Ms. Falgoux learned the skills of aromatherapy with master aromatherapist Julie Oxendale in California. In her own business she has created a custom line of products bearing her name and often consults with clients to create custom blends. A client suffering from fatigue would receive a detoxifying mixture rich in citrus and other sharp aromas. Another recovering from torn ligaments would receive an anti-inflammatory formula.

The shelves in the store are filled with an eclectic blend of merchandise that blurs the line between medicinal and aesthetic. Alcohol-free perfumes sit alongside Nippon Kodo incense from Japan, organic teas, tinctures, botanicals, handmade soaps, bath scrubs, and soy candles. Of particular interest are the herbal tonics from the Elixir company, which use Chinese medicinal principles to stimulate vitality, energy, and balance. "These are very effective," Ms. Falgoux says. "They're good for you all the way around."

The core of the business is the stock of 100 percent essential oils.
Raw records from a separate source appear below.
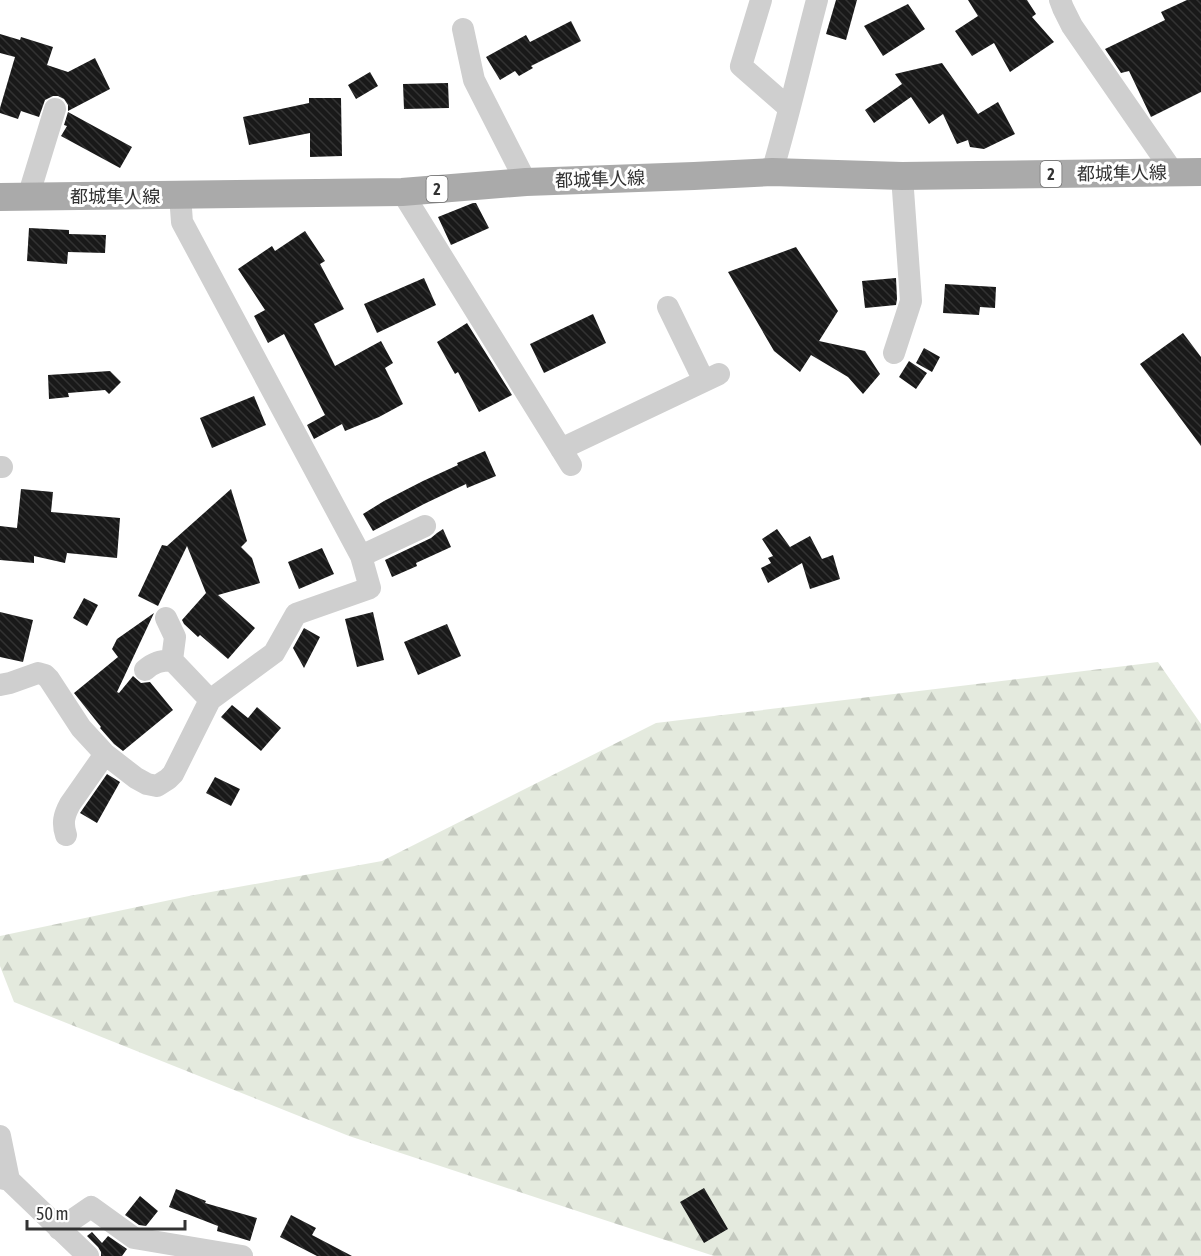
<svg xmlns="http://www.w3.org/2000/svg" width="1201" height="1256" font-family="'Asap Condensed','Noto Sans JP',sans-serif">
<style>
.forest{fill:url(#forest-firs)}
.building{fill:url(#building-back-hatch)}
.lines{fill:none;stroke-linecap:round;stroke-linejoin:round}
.minor{stroke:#cfcfcf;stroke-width:22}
.major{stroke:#aaa;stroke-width:28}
.labels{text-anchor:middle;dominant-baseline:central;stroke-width:6;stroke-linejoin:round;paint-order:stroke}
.shield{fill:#fff;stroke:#707070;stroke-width:1.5}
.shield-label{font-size:16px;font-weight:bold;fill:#323232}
.street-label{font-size:18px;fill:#323232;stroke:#fff}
</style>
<defs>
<pattern id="forest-firs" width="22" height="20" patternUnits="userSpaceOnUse" patternTransform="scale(1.5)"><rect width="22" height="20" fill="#e4eade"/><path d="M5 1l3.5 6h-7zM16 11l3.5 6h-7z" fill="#c4c9bf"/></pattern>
<pattern id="building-back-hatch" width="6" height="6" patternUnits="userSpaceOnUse" patternTransform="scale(1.5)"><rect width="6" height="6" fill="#191919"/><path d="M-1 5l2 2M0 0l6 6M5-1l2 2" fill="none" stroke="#323232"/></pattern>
</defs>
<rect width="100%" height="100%" fill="#fff"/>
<path class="forest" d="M1158,662L1201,724V1256H714L349,1136L14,1002L0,966V936L189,896L382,861L656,723Z"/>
<path class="building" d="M836,0H857L846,40L826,34Z
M968,0H1027L1036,14L1032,17L1054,42L1010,72L994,43L972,56L955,31L978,16Z
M1187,0H1201V92L1151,117L1129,71L1121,73L1105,49L1165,20L1161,12Z
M908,4L925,29L883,56L864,26Z
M571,21L581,41L531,66L533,68L519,76L515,71L500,80L486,57L526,35L530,42Z
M0,34L20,40L21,37L53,47L47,65L68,72L95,58L110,89L68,111V105L64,99L58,96H53L45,100L39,117L21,111L18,119L0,113V108L15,57L0,53Z
M942,63L978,114L998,102L1015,134L984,149L970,147L968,140L957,144L943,114L929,124L911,97L874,123L865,110L902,84L895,74Z
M370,72L378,86L356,99L348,85Z
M448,83L449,108L404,109L403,84Z
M309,98H341L342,156L310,157V133L249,145L243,117L309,103Z
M68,112L132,147L120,168L61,136L67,126L64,125Z
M473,203H476L489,228L451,245L438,217Z
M29,228L69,230V234L106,235L105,253L68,252L67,264L27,261Z
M305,231L325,261L320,264L344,309L314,324L335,366L381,341L393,363L385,368L403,404L379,417L345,431L342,424L314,439L307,425L325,415L284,334L268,343L254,316L265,310L238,269L272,246L275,251Z
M796,247L838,311L819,341L865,351L880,374L863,394L848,377L811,355L800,372L774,351L728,272Z
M424,278L436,305L377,333L364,304Z
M896,278L897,299L896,305L865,308L862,281Z
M945,284L996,287L995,308L980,307L979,315L943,313Z
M593,314L606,343L544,373L530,344Z
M467,323L512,395L479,412L458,372L455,374L437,342Z
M1183,333L1201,357V446L1140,364Z
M924,348L940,357L932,372L916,363Z
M909,361L927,373L916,389L899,377Z
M110,371L121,382L109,394L105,390L68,393L69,397L49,399L48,375Z
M254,396L266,425L212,448L200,418Z
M485,451L496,476L467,488L466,484L424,504L373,531L363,514L384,501L423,481L458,465L457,463Z
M21,489L53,492L51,512L120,518L117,558L67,553L65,563L34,556V563L0,560V526L17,528Z
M231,489L247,541L241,547L252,558L260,583L218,595L255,628L228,659L200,635L198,637L184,624L182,620L206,593L187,546L158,606L138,596L162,545L167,546Z
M443,529L451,547L416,563L417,566L392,577L385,560L431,538L437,533Z
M777,529L790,547L810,536L822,559L833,555L840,579L810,589L802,563L768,583L761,568L771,563L768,558L773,556L762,539Z
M322,548L334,574L299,589L288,562Z
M84,598L98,605L87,626L73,618Z
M0,612L33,620L23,662L0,657Z
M373,612L384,660L357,667L345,619Z
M154,613L117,692L119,693L133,676L141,683L150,682L173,710L123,751L114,744L100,728L101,727L74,693L118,657L112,649L117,639Z
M447,624L461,656L418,675L404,642Z
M304,628L320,637L304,668L293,648Z
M232,705L248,718L257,707L281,728L261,751L221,717Z
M107,774L120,782L97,823L80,813Z
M215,777L240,789L231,806L206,793Z
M704,1188L728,1229L704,1243L680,1202Z
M176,1189L206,1201L205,1203L257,1218L250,1241L217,1231L218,1226L169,1207Z
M140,1196L158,1211L146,1226L139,1225L125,1215Z
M291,1215L316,1228L312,1235L352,1256H317L280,1237Z
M92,1232L102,1243L108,1236L127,1249L122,1256H101V1252L98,1247L87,1236Z"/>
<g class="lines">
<path class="minor" d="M761,0L741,66L789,108
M1060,0L1063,8L1072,26L1173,172
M463,29L474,80L526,182
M772,172C789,115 802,57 817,0
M402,192L571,465
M28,197L55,109
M668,307L704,381
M894,353L911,301L902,176
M561,449L719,374
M0,467H2
M361,556L425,526
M166,618L175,637L172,660L210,700
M145,670C154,662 160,661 172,660
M0,685L10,683L38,673L45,675L49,679L81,728L105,754L136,778L147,784L157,786L168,779L173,774L210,700L274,653L296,614L370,588L361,556L182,222L180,195
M66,835C62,823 64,815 70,804L105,754
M0,1136L9,1180
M0,1178L9,1180L88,1256
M59,1229L91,1207L134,1238L242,1256"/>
<path class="major" d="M0,197L402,192L526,182L694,176L772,172L902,176L1201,172"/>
</g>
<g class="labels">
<g class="shield">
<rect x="1040.5" y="161" width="21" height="26" rx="4.5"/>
<rect x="426.5" y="176" width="21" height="26" rx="4.5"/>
</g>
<g class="shield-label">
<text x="1051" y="174">2</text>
<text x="437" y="189">2</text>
</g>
<g class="street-label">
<text transform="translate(1122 173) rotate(-1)">都城隼人線</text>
<text transform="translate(600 179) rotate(-2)">都城隼人線</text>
<text x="115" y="196">都城隼人線</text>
</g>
</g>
<path d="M27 1220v9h158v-9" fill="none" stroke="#323232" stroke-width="3"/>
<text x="36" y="1220" font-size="18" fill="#323232" stroke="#ffffff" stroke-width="4.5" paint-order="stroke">50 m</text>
</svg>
A quick survey of the shelf reveals familiar scents like lemon, frankincense and rosemary alongside exotic names like ravensara and bergamot. "These oils are our main focus," she says. "It's what the shop is all about."

A bookshelf contains texts with titles like "The Fragrant Mind" and "Aromatherapy for Women," while a jewelry case features original work by two Vineyard artists (Rachel Convery and Karen Overtoom) and two New Orleans artisans (Violet Iris Skye and Jennifer Skelton). A rack of cards features small matted photos of Vineyard scenery by Dick Iacovello, the 2004 winner of the Agricultural Fair poster contest. Original decoupage boxes by Allison Convery and paintings by Kristen Fisher adorn the room.

Just when one thinks they've explored the entire inventory, Ms. Falgoux points to a display of Chinese Yixing teapots, rare containers made from absorbent clay that become seasoned over time with tea flavors. The pots trace their roots to ancient Asian tea ceremonies. "They're just beautiful, amazing, and artistic teapots," Ms. Falgoux says, holding one tenderly in her hands.

For those who fear that the soul and spirit of New Orleans may have been doused by the catastrophe of Hurricane Katrina, the rebirth of Madame Falgoux on Martha's Vineyard is a visible and olfactory sign that the spirit of the Big Easy lives on. Ms. Falgoux-Hirt views the future of her native city with cautious optimism.

"The difficulty for me thinking about the future is that a lot of the people who make up New Orleans are gone. It's hard to see the future for New Orleans. I think they'll eventually be back. There's something there that's inexplicable."

As for herself, the answer is clear. "I'm in love with it. I'll go back someday."